▶ PROBLEMS AND TASKS
(a) Pull out the part of the job posting that runs from "About The Position" to "build self-service capabilities.", copying it word for word.
(b) In the job posting, which team will the Senior Site Reliability Engineer join?

▶ TEXT SEGMENT
● ● ● ●

Senior Site Reliability Engineer

Coalition, Inc.
2d$135,900 - $215,000Remote

About The Position

We are looking for a Senior Site Reliability Engineer to join our Platform SRE team. In this role, you will build and operate the infrastructure, tools, and "paved roads" that empower our developers to deliver scalable, secure, and reliable software with speed and confidence. You'll work across the entire stack—from infrastructure automation and observability to developer enablement and system reliability. You will be a key collaborator with software engineering and security teams, helping to evolve our Infrastructure as Code (IaC), enhance CI/CD pipelines, and scale our internal developer platform. We value pragmatism and engineering excellence, primarily using Python, Go, and AWS to reduce toil and build self-service capabilities.

Requirements

  • 6+ years of experience in SRE, DevOps, Cloud Engineering, or Software Development roles
  • Hands-on experience operating production environments in AWS
  • Proficiency in Go or Python, with experience building production-grade automation, tooling or libraries
  • Strong experience with Terraform
  • Experience with container orchestration platforms like ECS or Kubernetes
  • Familiarity with CI/CD tools such as GitHub Actions
  • Experience designing and implementing re-usable platform components based on team requirements
  • Solid understanding of observability practices including system metrics, distributed tracing, and SLOs
  • Exposure to failure-based testing approaches and automated recovery strategies
  • Strong leadership and communication skills, both written and verbal
  • Experience evangelizing reliability best practices

Nice To Haves

  • Experience with microservices architectures
  • Exposure to Kafka or other event streaming systems
  • Experience building internal developer platforms or self-service infrastructure
  • Familiarity with systems security, compliance requirements, or hardening practices

Responsibilities

  • Infrastructure Automation: Design, build, and scale production environments using AWS and Terraform, driving architectural decisions that improve long-term maintainability and reliability.

● ● ● ●

▶ DATA RECORDS
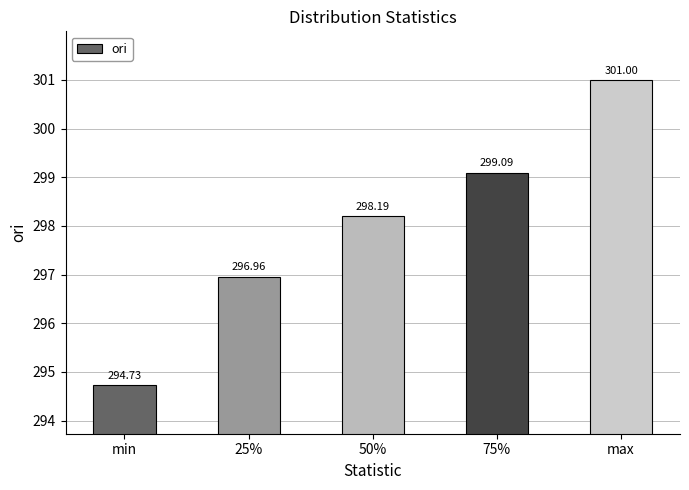

What is the label of the 2nd bar from the left?

25%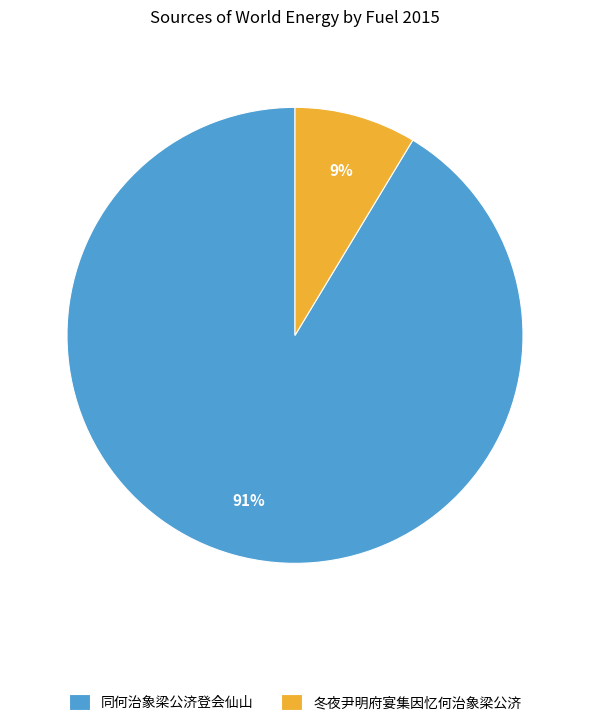

To the nearest percent, what percentage of the pie is 冬夜尹明府宴集因忆何治象梁公济?

9%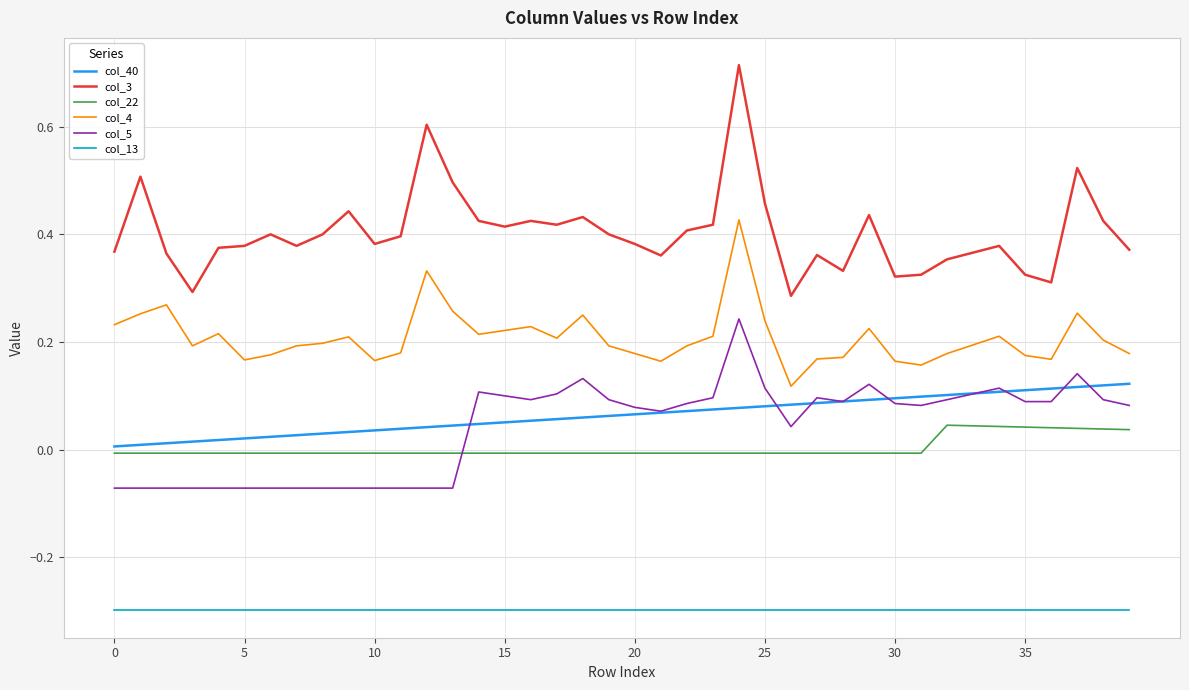

What is the sum of all col_4 values?

8.3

● ● ● ●

▶ ANSWERS FOR THIS EXERCISE
(a)
About The Position

We are looking for a Senior Site Reliability Engineer to join our Platform SRE team. In this role, you will build and operate the infrastructure, tools, and "paved roads" that empower our developers to deliver scalable, secure, and reliable software with speed and confidence. You'll work across the entire stack—from infrastructure automation and observability to developer enablement and system reliability. You will be a key collaborator with software engineering and security teams, helping to evolve our Infrastructure as Code (IaC), enhance CI/CD pipelines, and scale our internal developer platform. We value pragmatism and engineering excellence, primarily using Python, Go, and AWS to reduce toil and build self-service capabilities.

(b) The Platform SRE team.